Почти загнав рысаков, они летели к проклятому дому на Знаменской, к дому, так тщательно и любовно разукрашенному, задрапированному, обставленному, обогретому и не принесшему счастья. Они летели, полагая каждый про себя, что Лавинии давно и след простыл и она сама летит в эту минуту в наемном экипаже черт знает куда, в пропасть, в бесчестье, в позор…
– Она совсем дитя, боже милостивый, – воскликнула госпожа Тучкова с плохо скрытым сомнением.
– Вот этого я и боюсь, – сказал статский советник, стараясь не верить самому себе.
– Но я вас предупреждала о ее фантазиях. Вольно ж вам полагать, что она могла и в самом деле… что она и вправду с кем-то… – сказала колдунья с плохо скрытым сомнением.
– Да я ведь этого не думаю, – откликнулся господин Ладимировский, не веря самому себе.
Лавиния проснулась, увидела возле кровати два застывших знакомых скорбных силуэта и все тотчас вспомнила. Ей вдруг стало жаль их. И себя. И она вдруг подумала о том, что ничего изменить нельзя, что они с Мятлевым несоединимы и это судьба. Необходимо вмешательство высших сил. Да где они, высшие силы?

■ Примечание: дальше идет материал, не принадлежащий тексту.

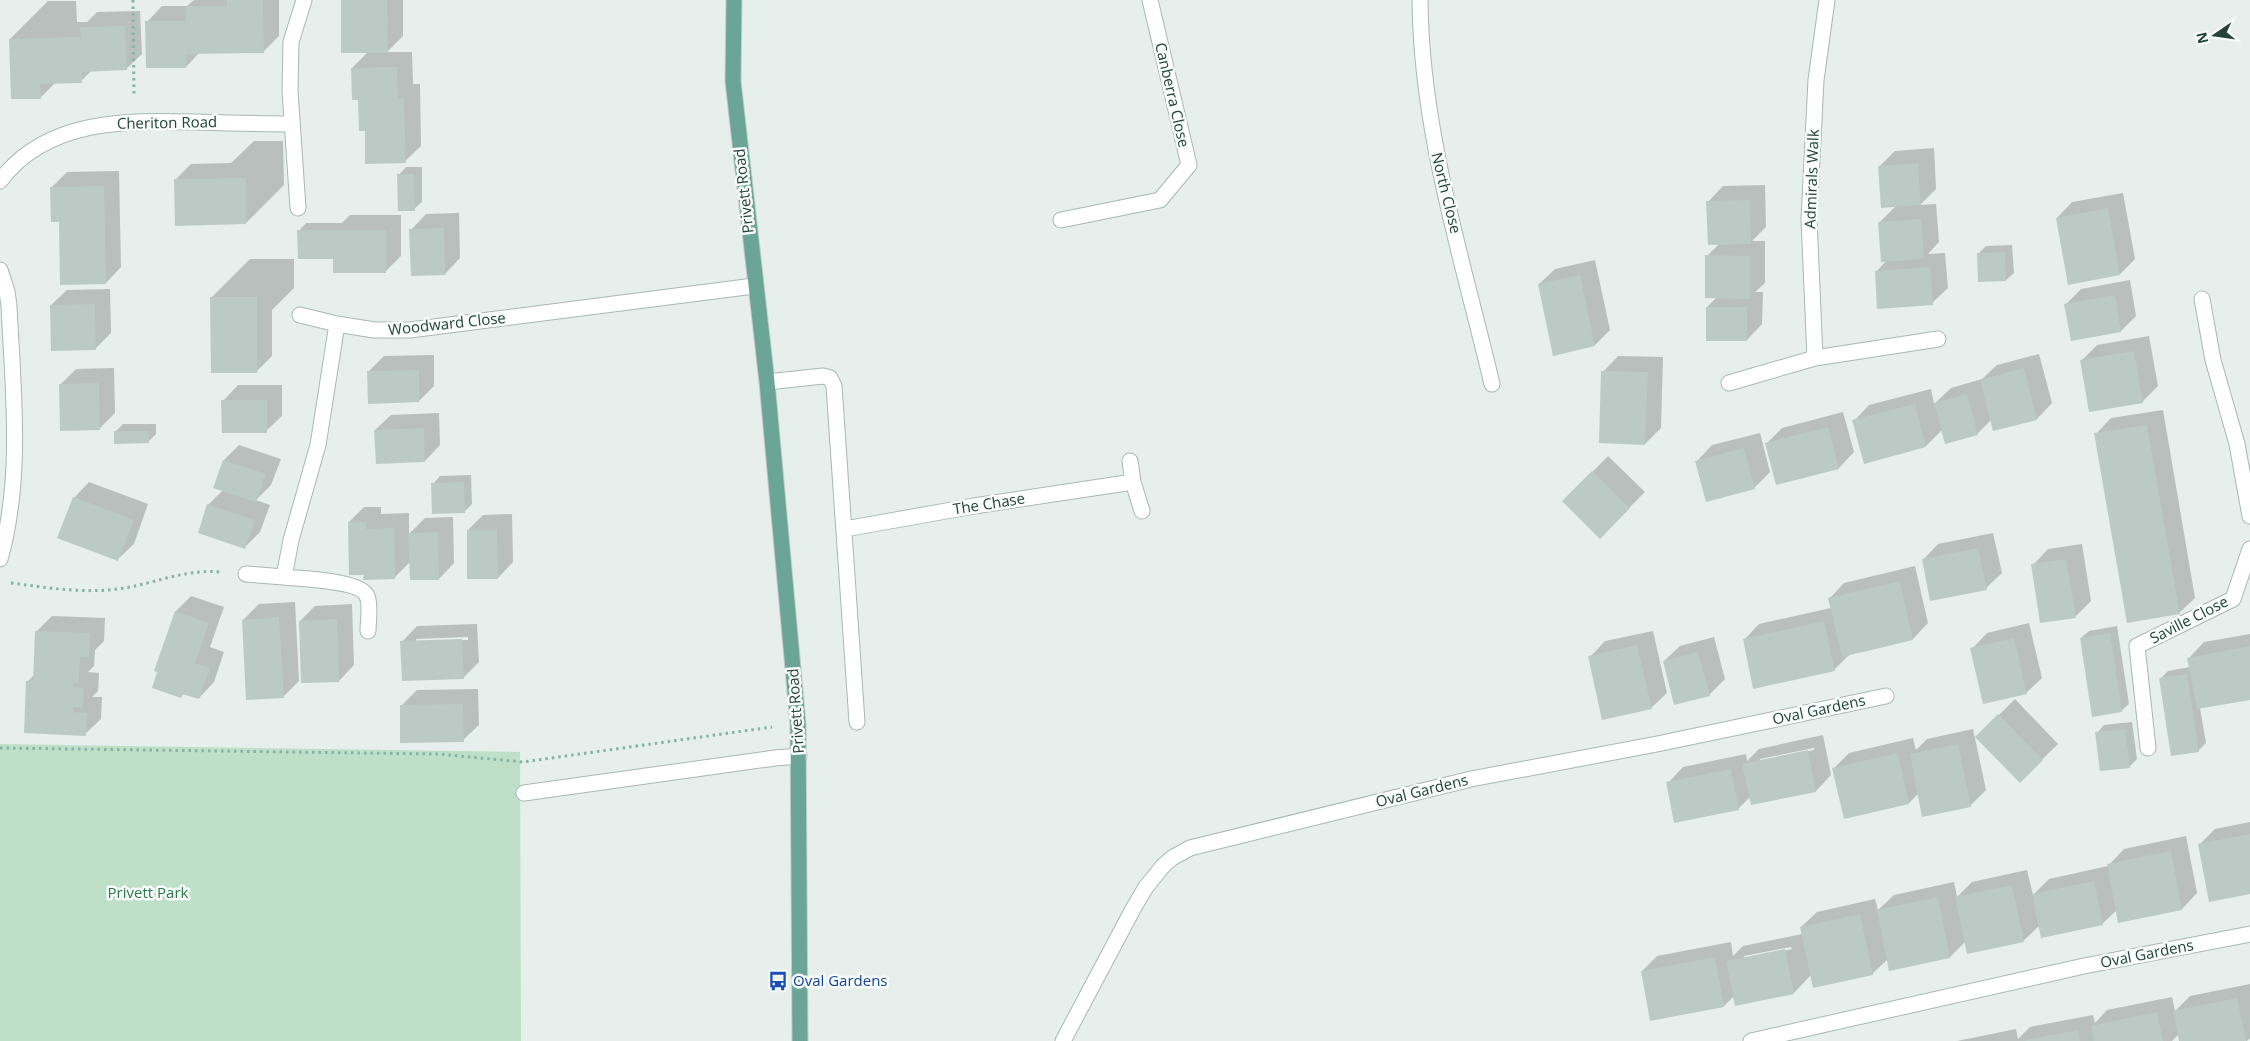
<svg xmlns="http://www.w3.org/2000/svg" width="2250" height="1041" viewBox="0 0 2250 1041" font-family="'Open Sans',sans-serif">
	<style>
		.green { fill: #bfe0c8 }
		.shadow { fill: #0003; fill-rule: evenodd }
		.building { fill: #bbcac4 }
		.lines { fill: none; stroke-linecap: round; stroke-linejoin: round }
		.minor-casing { stroke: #a8b8b2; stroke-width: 17 }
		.major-casing { stroke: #c2cac8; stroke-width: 17 }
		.path { stroke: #86b3a5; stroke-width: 3; stroke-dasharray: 2.5 4; stroke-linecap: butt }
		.minor { stroke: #fff; stroke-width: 15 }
		.major { stroke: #6aa596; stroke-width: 15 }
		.labels { text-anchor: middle; stroke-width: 5; stroke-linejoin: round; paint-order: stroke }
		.street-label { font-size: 15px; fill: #24423a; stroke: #f7fbf9 }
		.park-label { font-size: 15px; fill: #2d7a4b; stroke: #f7fbf9 }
		.transit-label { font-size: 15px; fill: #164399; stroke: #f7fbf9; text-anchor: start }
	</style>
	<rect width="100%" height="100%" fill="#e6efeb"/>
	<path class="green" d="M0 744 520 752 521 1041H0Z"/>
	<path class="shadow" d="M194 0H279V36L263 52H200L186 67 147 22 162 6H187Z
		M342 0H403V36L387 52H412L413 84H420L421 146 405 161 366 130 352 68 368 52Z
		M48 1H76L77 22H87L97 12 140 11 142 54 126 69 92 70 81 81 56 82 40 98 10 39Z
		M254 141H283L284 185 246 223 175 180 191 164 231 163Z
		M1934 148 1936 189 1920 205 1936 204 1939 242 1928 254 1945 253 1948 288 1932 303 1876 272 1887 260 1879 223 1896 206 1879 167 1895 151Z
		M406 167H422V202L414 209 399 175Z
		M119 171 121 267 106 283 51 188 67 172Z
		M1765 185 1766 227 1752 241H1765V283L1755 292H1763L1762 324 1747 340 1707 307 1717 297 1707 256 1719 244 1708 202 1723 186Z
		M2123 193 2135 259 2120 274 2057 218 2072 202Z
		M459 213 460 258 445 274 411 230 426 214Z
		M350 215H401V256L385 272 334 257 299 231 306 223H342Z
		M2012 245 2014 273 2006 280 1978 254 1986 246Z
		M250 259H294V288L272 310V356L256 372 212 297Z
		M1595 260 1610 330 1595 345 1539 284 1555 269Z
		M2130 280 2136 316 2121 331 2066 304 2081 289Z
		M110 289 111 333 95 349 51 305 67 290Z
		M2149 336 2158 386 2142 402 2082 360 2097 345Z
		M2039 354 2052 403 2037 419 1991 420 1977 434 1943 429 1926 446 1854 421 1869 405 1931 389 1934 404 1951 388 1982 379 1997 365Z
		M434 355V386L419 401 368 372 384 356Z
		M1618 356 1663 357 1661 428 1645 444 1603 372Z
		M114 368 115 413 99 429 60 385 76 369Z
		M238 385H282V416L266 431 223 401Z
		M2163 410 2195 598 2179 613 2096 434 2111 418Z
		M1843 412 1854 452 1839 468 1777 484 1766 444 1782 428Z
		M439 413 440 445 425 461 375 430 391 415Z
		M123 424H156V434L148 442 115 432Z
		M1760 433 1770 472 1754 488 1697 461 1712 445Z
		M239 445 281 459 271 485 256 500 270 505 260 532 245 547 208 505 223 490 215 487 224 460Z
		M1608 456 1645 492 1600 537 1564 501Z
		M471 475 472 504 464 512 433 484 440 476Z
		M89 482 148 504 134 544 118 559 74 498Z
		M364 507H381V514L409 513V534L425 518 453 517 454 563 439 579 410 562 394 578 349 522Z
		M512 514 513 562 498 578 468 530 483 515Z
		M1993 533 2002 573 1986 588 1923 560 1938 544Z
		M2082 544 2091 601 2075 617 2033 565 2048 549Z
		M1915 566 1928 623 1913 639 1850 654 1834 670 1744 640 1759 624 1831 608 1829 599 1844 583Z
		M191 596 224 607 210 647 224 652 214 682 199 698 184 693 181 697 156 670 176 611Z
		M295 602 299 681 283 697 243 620 259 604Z
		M352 604 354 665 339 681 300 621 315 606Z
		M52 616 105 618 104 641 95 650 94 666 88 672 99 673 98 691 92 697H102L101 719 85 734 27 682 34 675 36 632Z
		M2029 623 2042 678 2026 693 1972 649 1987 633Z
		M477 624 479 662 463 678 402 642 417 626ZM468 637V640L416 642V639Z
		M2117 626 2129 704 2121 711 2081 638 2089 631Z
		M1653 631 1667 693 1651 708 1590 657 1605 641Z
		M2250 634V699L2200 708 2206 743 2198 751 2161 678 2168 671 2190 667 2189 658 2204 642Z
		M1714 637 1725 679 1709 695 1664 661 1680 646Z
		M478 689 479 725 463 740 401 706 417 690Z
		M2015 699 2058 744 2020 781 1977 737Z
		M2132 722 2137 759 2129 767 2097 733 2104 725Z
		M1973 729 1986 790 1970 806 1919 793 1909 803 1834 768 1849 753 1913 738 1916 750 1927 739Z
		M1823 735 1831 775 1816 791 1752 804 1750 797 1738 809 1668 783 1683 767 1746 754 1747 761 1759 749ZM1814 748V750L1760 761V759Z
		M2250 822V893L2199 845 2215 829Z
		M2186 836 2197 893 2182 909 2117 910 2102 924 2040 925 2023 941H1966L1950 957 1890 969 1888 959 1872 974 1811 975 1794 993 1734 996 1724 1006 1642 971 1657 956 1731 942 1733 956 1743 946 1802 934 1801 927 1817 912 1875 899 1878 910 1894 895 1954 882 1957 897 1972 882 2027 870 2033 895 2049 879 2108 866 2124 849ZM1791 947 1792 949 1744 959V956Z
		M2250 984V1038L2247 1041H2180L2179 1034 2172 1041H1957L2016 1029 2018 1039 2030 1027 2093 1015 2095 1023 2107 1010 2172 997 2175 1011 2190 996Z"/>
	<path class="building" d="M227 0H263L264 53 187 54 186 68H146L145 21H186V6H227Z
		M341 0H387L388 53H341Z
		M125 26 127 70 82 72V83L40 84 41 99H11L9 39 81 37 80 27Z
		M397 67 398 99H404L406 163 365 164V131H359L358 100H352L351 68Z
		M1918 163 1921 205 1881 208 1878 166Z
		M397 174H414L415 211H398Z
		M246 178V224L175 226 174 179Z
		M104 186 106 284 60 285 59 222H51L50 187Z
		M1750 200 1751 244 1708 245 1706 201Z
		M2108 208 2120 275 2068 285 2056 218Z
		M1921 219 1924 259 1881 262 1878 222Z
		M444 228 445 275 411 276 409 229Z
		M297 230H386V273H333V259H298Z
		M2005 252 2006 281 1978 282 1977 253Z
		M1705 255 1750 256V299L1705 298Z
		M1930 267 1933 305 1877 309 1875 271Z
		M1580 275 1595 346 1553 356 1538 284Z
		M2115 295 2121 332 2071 341 2064 304Z
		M210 297H257V373H211Z
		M95 304 96 350 51 351 50 305Z
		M1706 307H1747V341H1706Z
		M2134 351 2143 403 2089 412 2080 360Z
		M2024 368 2037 420 1993 431 1980 380Z
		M419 370V402L368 404 367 371Z
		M1601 371 1648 372 1645 445 1599 443Z
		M99 383 100 430 60 431 59 384Z
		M1967 394 1978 435 1945 444 1934 403Z
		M221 400H267V433H222Z
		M1915 404 1926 447 1864 464 1852 420Z
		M2147 425 2180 614 2127 623 2094 433Z
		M1828 427 1839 469 1776 485 1765 443Z
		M424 428 425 462 376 464 374 430Z
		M114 431H149V443L114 444Z
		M1744 448 1755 489 1706 502 1695 461Z
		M223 460 266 474 256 502 213 488Z
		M1592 471 1630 508 1600 539 1562 501Z
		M464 482 465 513 432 514 431 483Z
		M73 497 134 520 118 561 57 538Z
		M207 504 255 520 245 549 198 533Z
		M348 522H366V529L394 528 395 579 363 580 364 575H349Z
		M467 530H497L498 579H467Z
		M438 532 439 580H410L408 533Z
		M1978 548 1987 590 1930 601 1922 559Z
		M2066 559 2076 618 2040 623 2031 564Z
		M1900 581 1913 640 1842 657 1828 598Z
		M175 611 209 623 195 663 210 668 199 699 182 694 181 698 152 688 157 672 154 671Z
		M279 617 284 698 246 700 242 620Z
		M337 619 339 682 301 683 299 621Z
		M1824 621 1835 671 1753 689 1743 639Z
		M35 631 90 633 89 658 80 657 79 683H73V687L84 688 83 708 73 707V712L87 713 86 736 24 733 26 681H33Z
		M2110 633 2122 712 2092 717 2080 638Z
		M2014 638 2027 694 1983 704 1970 648Z
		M462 639 464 679 402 681 400 641Z
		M1637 645 1652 709 1602 720 1588 656Z
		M2250 646V700L2197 709 2187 658Z
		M1698 652 1710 696 1674 705 1663 661Z
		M2187 674 2199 752 2171 756 2159 678Z
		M463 704 464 742 400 743V705Z
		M1998 714 2043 760 2020 783 1975 737Z
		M2125 729 2130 768 2100 771 2095 732Z
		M1958 744 1971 807 1922 817 1910 754Z
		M1808 750 1816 792 1751 805 1742 764Z
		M1898 753 1909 804 1844 819 1832 768Z
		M1731 769 1739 810 1674 823 1666 782Z
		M2250 834V894L2209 902 2198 844Z
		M2171 851 2182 910 2118 923 2107 864Z
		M2094 881 2103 925 2041 938 2032 894Z
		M2012 885 2024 942 1967 954 1955 897Z
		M1938 897 1950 958 1889 971 1877 910Z
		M1860 914 1873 975 1813 988 1800 927Z
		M1785 949 1794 994 1735 1006 1726 961Z
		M1715 957 1724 1007 1650 1021 1641 971Z
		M2237 998 2246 1041H2179L2173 1011Z
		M2157 1012 2163 1041H2094L2091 1026Z
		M2078 1030 2080 1041H2026V1040Z"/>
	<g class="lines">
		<defs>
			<path id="minor" d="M1420 0C1421 131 1462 257 1492 384
				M0 181C46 119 127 120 196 122 228 123 260 124 292 124
				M298 208 290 91 291 42 304 0
				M1061 220 1160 200 1189 165 1150 0
				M0 270 7 291 9 306C13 389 23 478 0 559
				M2202 299 2213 360 2237 444 2250 516
				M300 315 337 324
				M1815 358 1809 219 1816 80 1827 0
				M767 382 823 376 830 378 834 386 857 722
				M1729 383 1815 358 1938 339
				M1130 461 1133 482 1142 511
				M845 529 974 506 1133 482
				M246 574 284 577
				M368 631C368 622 371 605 367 596 360 580 301 579 284 577L291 540 318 445 337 324 374 330H410L754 286
				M2148 748 2137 646 2233 599 2250 549
				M524 793 775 758 799 756
				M1063 1041 1133 909 1146 887 1163 866 1172 858 1190 848 1471 779 1657 744 1886 696
				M1751 1041 2084 966 2250 934"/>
			<path id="major" d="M734 0 733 81 767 382 798 724 800 1041"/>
		</defs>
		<use href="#minor" class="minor-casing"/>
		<use href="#major" class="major-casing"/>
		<path class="path" d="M133 0 134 97
			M11 583C51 588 90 595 130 587 160 581 189 569 220 572
			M0 748 438 754 523 762 772 727"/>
		<use href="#minor" class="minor"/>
		<use href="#major" class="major"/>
	</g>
	<defs>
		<symbol id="bus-bare" viewBox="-9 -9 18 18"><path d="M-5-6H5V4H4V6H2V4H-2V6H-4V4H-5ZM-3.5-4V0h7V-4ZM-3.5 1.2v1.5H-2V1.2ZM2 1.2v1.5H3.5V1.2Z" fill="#1a4fb4" stroke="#f7fbf9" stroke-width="2.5" paint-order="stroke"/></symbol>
	</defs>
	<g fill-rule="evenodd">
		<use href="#bus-bare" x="764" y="967" width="28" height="28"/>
	</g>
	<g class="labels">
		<g class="street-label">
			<text transform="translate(1172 95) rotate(77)" y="5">Canberra Close</text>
			<text transform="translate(167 123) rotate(-1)" y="5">Cheriton Road</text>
			<text transform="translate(1812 179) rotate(-88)" y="5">Admirals Walk</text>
			<text transform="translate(744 191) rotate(-96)" y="5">Privett Road</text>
			<text transform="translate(1446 193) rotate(76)" y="5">North Close</text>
			<text transform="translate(447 324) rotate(-6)" y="5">Woodward Close</text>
			<text transform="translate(989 504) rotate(-9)" y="5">The Chase</text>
			<text transform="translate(2189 620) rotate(-27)" y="5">Saville Close</text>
			<text transform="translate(1819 710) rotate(-12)" y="5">Oval Gardens</text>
			<text transform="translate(796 711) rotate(-94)" y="5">Privett Road</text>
			<text transform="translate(1422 791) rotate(-14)" y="5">Oval Gardens</text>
			<text transform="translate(2147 954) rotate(-11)" y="5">Oval Gardens</text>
		</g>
		<g class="park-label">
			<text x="148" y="898">Privett Park</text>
		</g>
		<g class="transit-label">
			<text x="793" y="986">Oval Gardens</text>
		</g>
	</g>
	<g transform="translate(2215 35) rotate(257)" stroke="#f7fbf9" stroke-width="4" paint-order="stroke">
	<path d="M0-4L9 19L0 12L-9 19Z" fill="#24423a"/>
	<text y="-8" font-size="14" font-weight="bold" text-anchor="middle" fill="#24423a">N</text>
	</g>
</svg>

– Лавиния, – сказала мать, – дитя, что это вы нафантазерили? Всех переполошили. Александр Владимирович не в себе от вашей выходки.
…Затем Лавиния подумала, что если бы даже высшие силы и вмешались бы и все закрутилось по их предначертанию, то все равно у нее у самой не хватило бы сил карабкаться на эту отвесную скалу. Что высшие силы? Красивое понятие, да и только, вот что они такое. Может быть, твои тонкие рученьки с тонкими окровавленными пальчиками и выдержали бы все это, да высшим силам не до наших глупостей, не до нашего баловства.
«Какая же это фантазия? – думал меж тем господин Ладимировский, с изумлением и отчаянием остановив свой взор на отрешенном лице юной своей погубительницы. – Нет, это не фантазия никакая, и это лицо – не лицо фантазерки… – И тут на ум ему не могли прийти ни Гейнсборо, ни Рокотов и ни Левицкий, когда он пытался понять это лицо, такое спокойное, слегка скуластое и отрешенное от его супружеских сомнений. – А если ж это и фантазия, то она у нее давняя, слишком давняя, чтобы можно было ее остудить…»
– Я думаю, что нам лучше уехать, проветриться, – сказал он, – да ничего ведь и не было, так, пустяки одни…
И госпожа Тучкова засмеялась в ответ облегченно, то есть делая вид, что все уже позади, ибо над постелью дочери ей вспомнилось не что-нибудь утешительное, а лишь единственное: маленькая Лавиния в чьем-то неприглядном армячке убегает по глубокому снегу куда-то упрямо, вытянув длинную шейку, непреклонно, словно пчелка на мед, и затем получает по щекам, но все повторяется снова, и молодой в те времена князь Мятлев, о котором говорят черт знает что, и есть тот мед, а неистовая пчелка все летит, летит, зная, что будет бита, заперта в комнате… Да, да, она летит и летит. И годы не стоят на месте. И чем эту пчелку остановишь?
– Конечно, все это вздор, – сказала госпожа Тучкова, не веря себе. – Действительно, вам нужно уехать… – И не договорила – серые глаза Лавинии уставились насмешливо и холодно. – Вы что, рехнулись? – крикнула колдунья, теряя мужество. – Вы все еще бредите?..
– Сударыня, – вмешался супруг дочери, – не кричите, не нужно обострять… Фантазия и есть фантазия. Нынче же и уедем. И все…
В комнате похолодало. Выпал снег. Потянулись упрямые синие следы неведомо куда. Господин ван Шонховен, воздев картонный меч над головой, проговорил с ужасающей жестокостью:
– Я люблю этого человека… Вы знаете кого… Сами вы фантазируете… ничего нельзя изменить… огонь… шлагбаум… несчастья… – и потеряла сознание.